Textauszug
Sie sitzen in denselben Veranstaltungen wie reguläre Studierende. Findet da auch ein Austausch statt?

Hornig: Generell ist das schon eher separiert, aber wenn man freundlich auf Menschen zugeht, dann kommt das meistens auch so zurück.

Hat sich Ihrer Ansicht nach viel seit Ihrer eigenen Zeit als Studentin verändert?

Hornig: Mal abgesehen von den Veränderungen im Zuge der Digitalisierung, hat sich eigentlich nicht sonderlich viel verändert. jaf

„Zeit Online“ schrieb schon 2015, das Gasthörerstudium sei beliebter denn je, zudem sei kein Fach so gefragt wie Geschichte. Und tatsächlich: Überblickt man die Reihen des Vorlesungssaals während einer Veranstaltung wie der von Philipp Gassert, wird diese Aussage bekräftigt. Viele der Zuhörer absolvieren ein Seniorenstudium.

Vorliegende Einträge
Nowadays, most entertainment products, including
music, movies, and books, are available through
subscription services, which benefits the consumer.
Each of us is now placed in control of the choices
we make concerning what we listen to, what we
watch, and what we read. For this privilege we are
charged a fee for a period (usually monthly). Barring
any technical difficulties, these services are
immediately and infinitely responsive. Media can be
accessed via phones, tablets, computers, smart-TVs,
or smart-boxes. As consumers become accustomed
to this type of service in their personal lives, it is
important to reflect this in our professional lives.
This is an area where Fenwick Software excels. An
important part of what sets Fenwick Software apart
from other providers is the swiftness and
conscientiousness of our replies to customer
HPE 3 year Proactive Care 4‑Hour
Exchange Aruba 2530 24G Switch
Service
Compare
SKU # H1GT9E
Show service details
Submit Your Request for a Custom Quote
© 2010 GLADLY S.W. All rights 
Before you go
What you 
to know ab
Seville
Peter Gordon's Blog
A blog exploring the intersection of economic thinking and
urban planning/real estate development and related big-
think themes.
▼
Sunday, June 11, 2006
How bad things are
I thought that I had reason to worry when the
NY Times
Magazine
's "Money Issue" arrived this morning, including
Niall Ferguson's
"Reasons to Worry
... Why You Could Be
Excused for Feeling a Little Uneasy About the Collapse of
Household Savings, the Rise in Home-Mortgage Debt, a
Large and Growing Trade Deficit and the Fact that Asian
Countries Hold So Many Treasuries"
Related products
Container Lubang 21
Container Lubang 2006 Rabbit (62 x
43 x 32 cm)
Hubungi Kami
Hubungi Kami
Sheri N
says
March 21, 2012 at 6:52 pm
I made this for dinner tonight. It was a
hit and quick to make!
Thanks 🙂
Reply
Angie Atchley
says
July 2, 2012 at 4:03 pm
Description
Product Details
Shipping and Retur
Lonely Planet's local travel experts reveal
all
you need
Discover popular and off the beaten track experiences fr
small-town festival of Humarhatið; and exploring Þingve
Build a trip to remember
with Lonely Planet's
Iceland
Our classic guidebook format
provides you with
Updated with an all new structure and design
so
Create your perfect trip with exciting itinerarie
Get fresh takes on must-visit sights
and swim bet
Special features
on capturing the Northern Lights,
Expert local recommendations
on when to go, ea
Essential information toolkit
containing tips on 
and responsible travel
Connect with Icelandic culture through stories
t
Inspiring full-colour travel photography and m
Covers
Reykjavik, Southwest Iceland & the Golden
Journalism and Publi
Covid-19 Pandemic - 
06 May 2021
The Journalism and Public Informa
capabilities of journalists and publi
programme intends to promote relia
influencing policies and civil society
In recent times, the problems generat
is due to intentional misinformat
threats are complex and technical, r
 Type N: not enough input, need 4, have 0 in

--

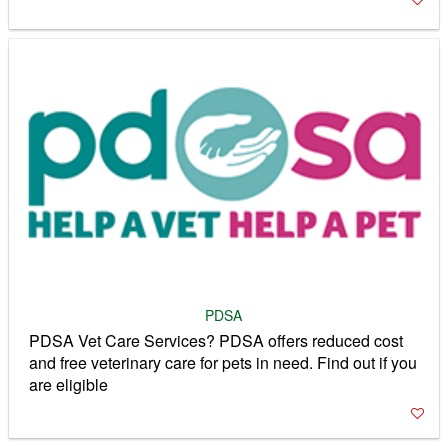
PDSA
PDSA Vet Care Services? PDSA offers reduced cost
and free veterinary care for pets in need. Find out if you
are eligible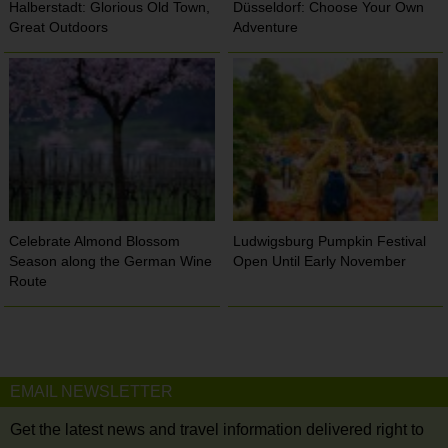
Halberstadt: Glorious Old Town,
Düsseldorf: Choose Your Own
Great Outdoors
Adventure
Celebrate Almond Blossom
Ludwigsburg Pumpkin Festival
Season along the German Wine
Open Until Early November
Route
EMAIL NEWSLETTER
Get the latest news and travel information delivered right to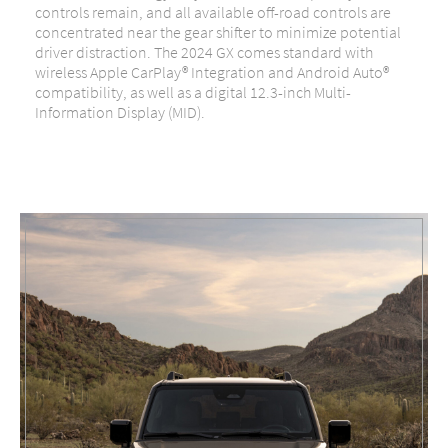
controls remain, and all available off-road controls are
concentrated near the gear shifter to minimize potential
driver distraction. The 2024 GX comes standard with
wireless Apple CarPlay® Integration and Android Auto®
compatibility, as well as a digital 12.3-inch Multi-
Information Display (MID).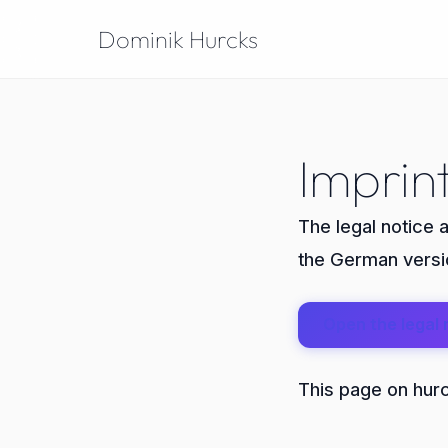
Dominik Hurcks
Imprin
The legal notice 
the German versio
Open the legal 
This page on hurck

Aufgabenstellung
Geben Sie den Auszug über das Gasthörerstudium vollständig und Wort für Wort wieder.

Antwort zur Aufgabe
Sie sitzen in denselben Veranstaltungen wie reguläre Studierende. Findet da auch ein Austausch statt?

Hornig: Generell ist das schon eher separiert, aber wenn man freundlich auf Menschen zugeht, dann kommt das meistens auch so zurück.

Hat sich Ihrer Ansicht nach viel seit Ihrer eigenen Zeit als Studentin verändert?

Hornig: Mal abgesehen von den Veränderungen im Zuge der Digitalisierung, hat sich eigentlich nicht sonderlich viel verändert. jaf

„Zeit Online“ schrieb schon 2015, das Gasthörerstudium sei beliebter denn je, zudem sei kein Fach so gefragt wie Geschichte. Und tatsächlich: Überblickt man die Reihen des Vorlesungssaals während einer Veranstaltung wie der von Philipp Gassert, wird diese Aussage bekräftigt. Viele der Zuhörer absolvieren ein Seniorenstudium.